They lost me at the fidget spinners
Brookstone, what once was my favorite retailer, went bankrupt last August, and only after closing almost all of it’s retail stores, was later bought out last month. Weeks ago, before my local store closed, I stopped by for one last visit.
Here’s what I saw: piles and piles of useless junk on clearance. 98 cent fidget spinners, clunky massagers, exhorbitantly expensive pillows, and a stockpile of other cheaply-made consumer goods.
How is it that what used to be the epicenter of the long-tail consumer product industry can’t even sell the rest of it’s heavily discounted inventory of oddities?
My best guess: somewhere along the way, Brookstone lost sight of it’s true fans.
Rather than stocking high quality, unique and curated products, and selling them to the small commited group of people eager to pay for them, Brookstone decided it was a better strategy to make money by by selling mass-produced (and poorly made) stuff for everyone and anyone who would buy it.
_ _ _ _
REQUIRED TASK 1: According to the Brookstone piece, when did Brookstone go bankrupt?
REQUIRED TASK 2: List the qualities the Brookstone piece says the retailer's products should have had instead of being mass-produced.
None of the records has any bearing on this.

Records excerpted from a collection
_ _ _ _
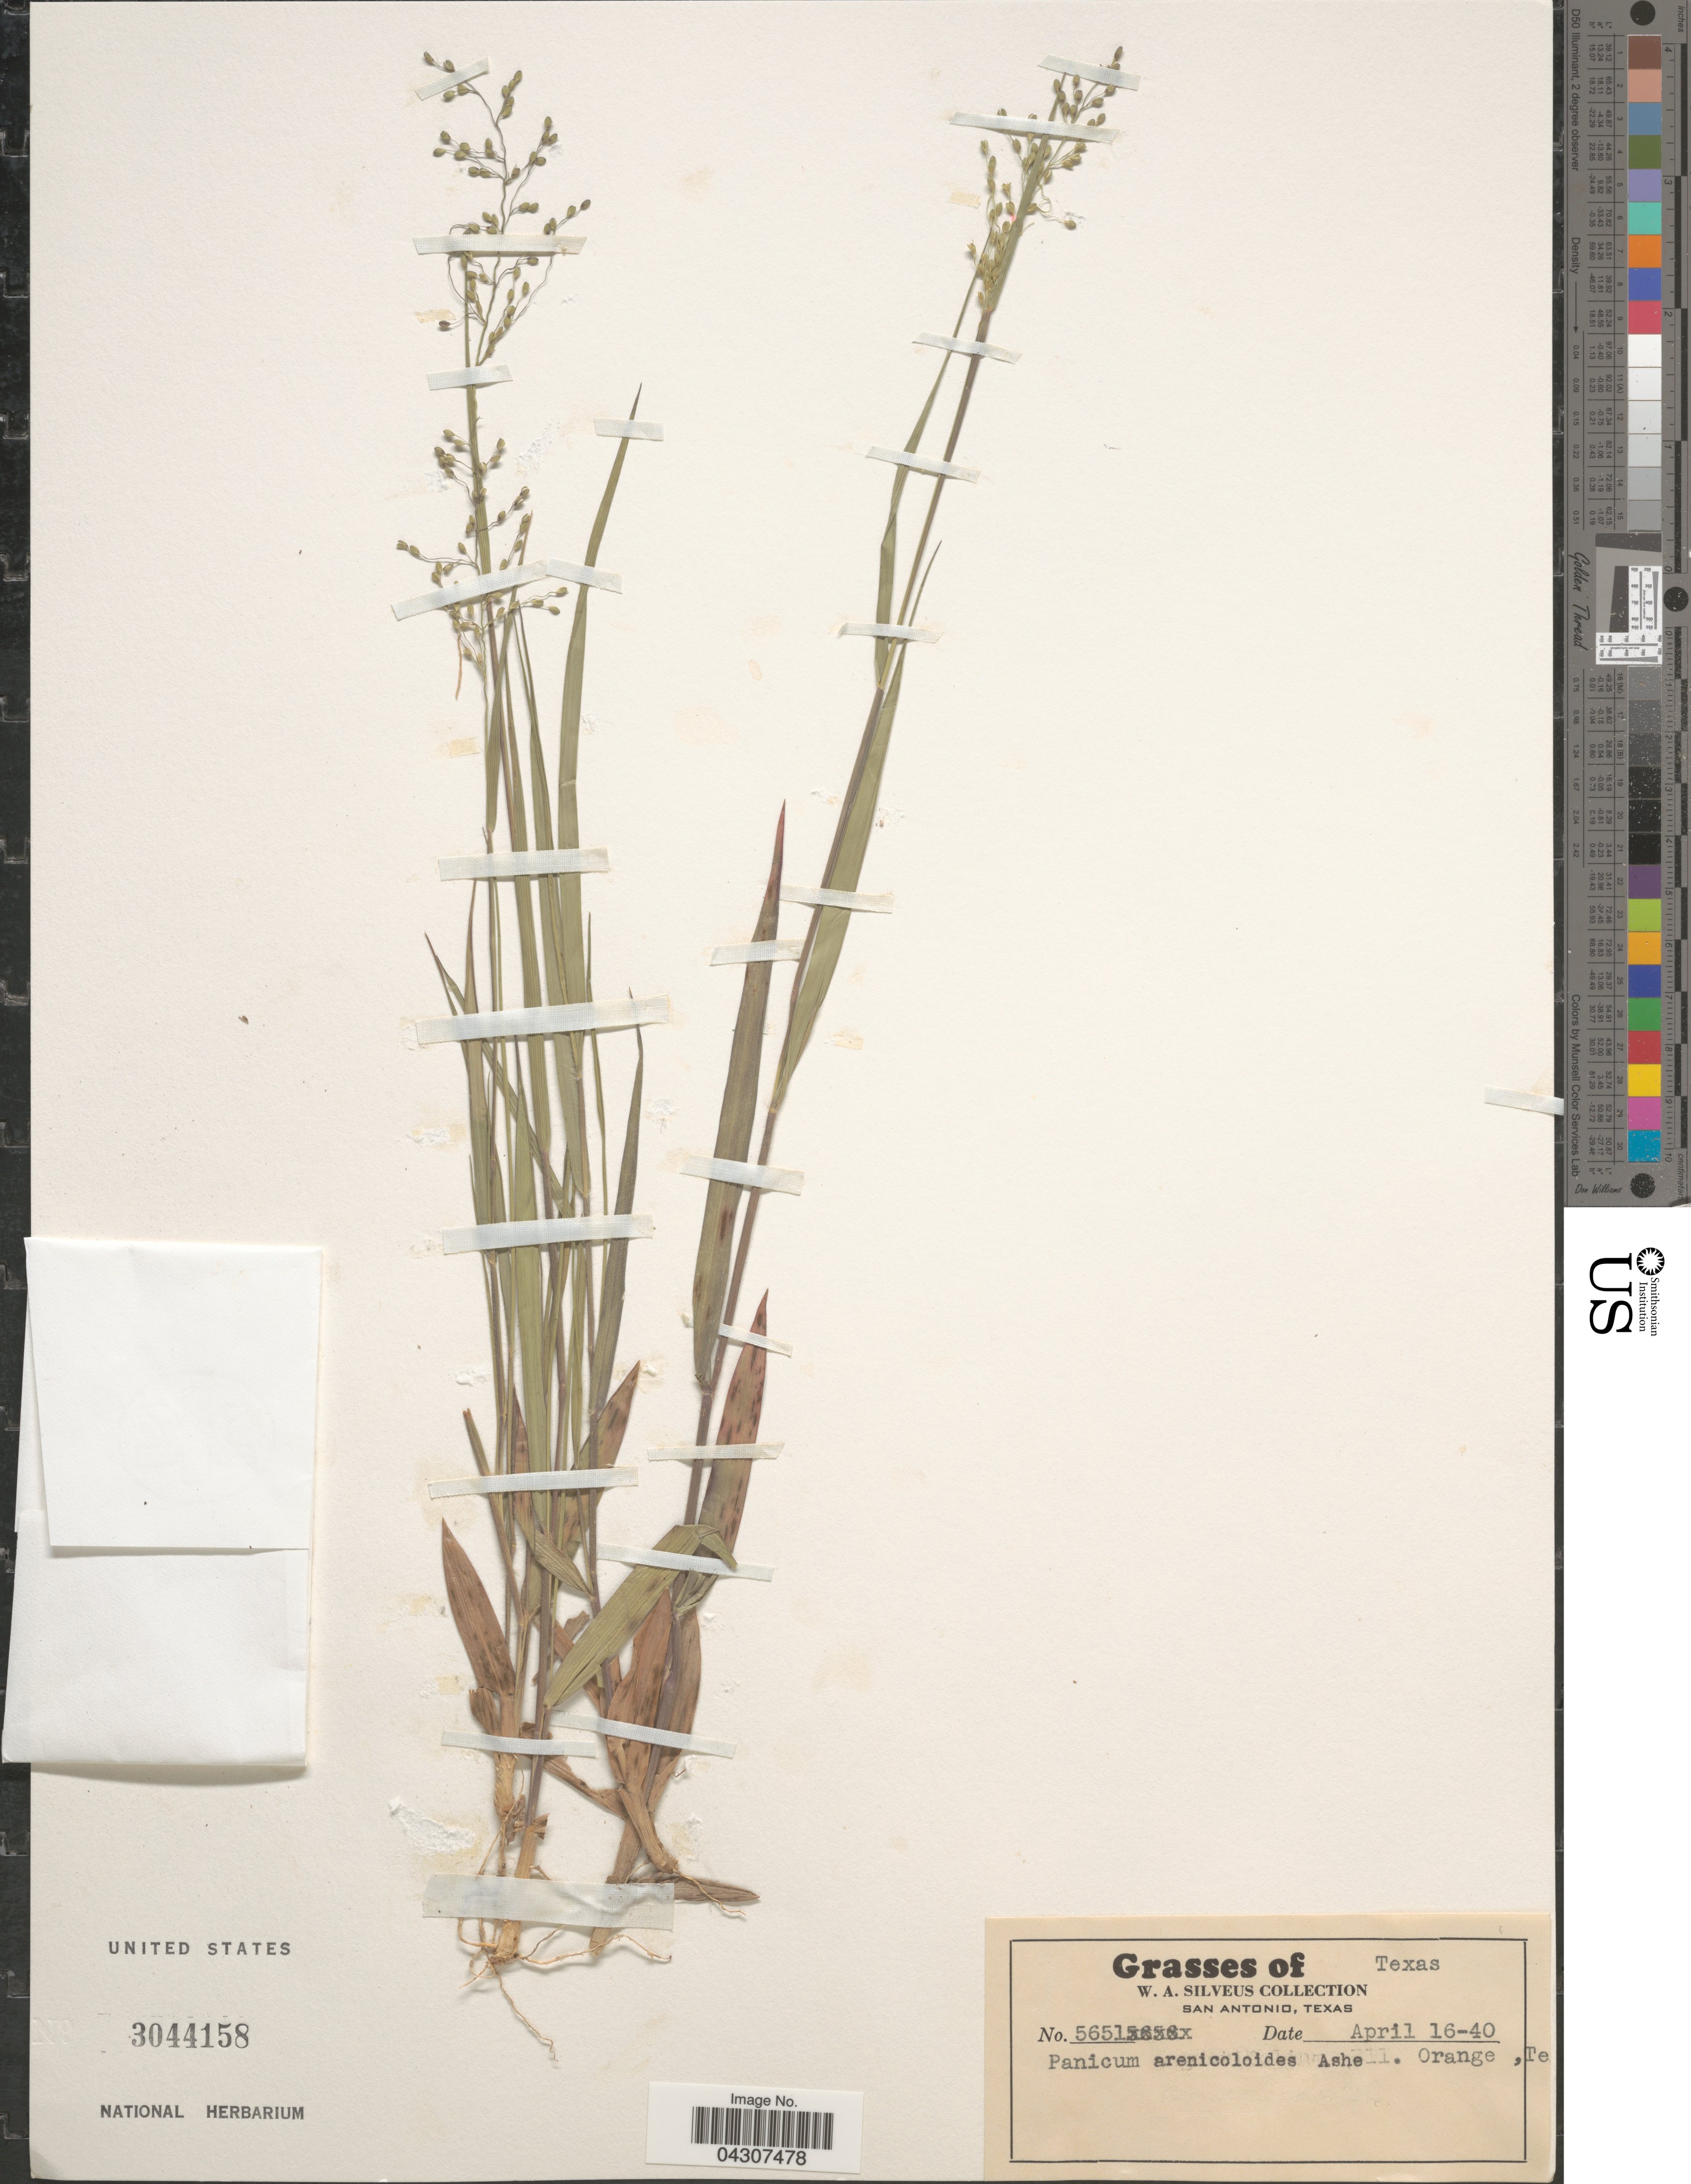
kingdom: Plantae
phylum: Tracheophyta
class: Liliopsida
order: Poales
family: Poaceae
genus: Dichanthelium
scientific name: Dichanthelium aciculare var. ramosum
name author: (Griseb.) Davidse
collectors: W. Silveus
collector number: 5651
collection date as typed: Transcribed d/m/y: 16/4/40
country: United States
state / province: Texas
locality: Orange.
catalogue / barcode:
_ _ _ _
REPLY 1: Last August.

REPLY 2: High quality, unique, curated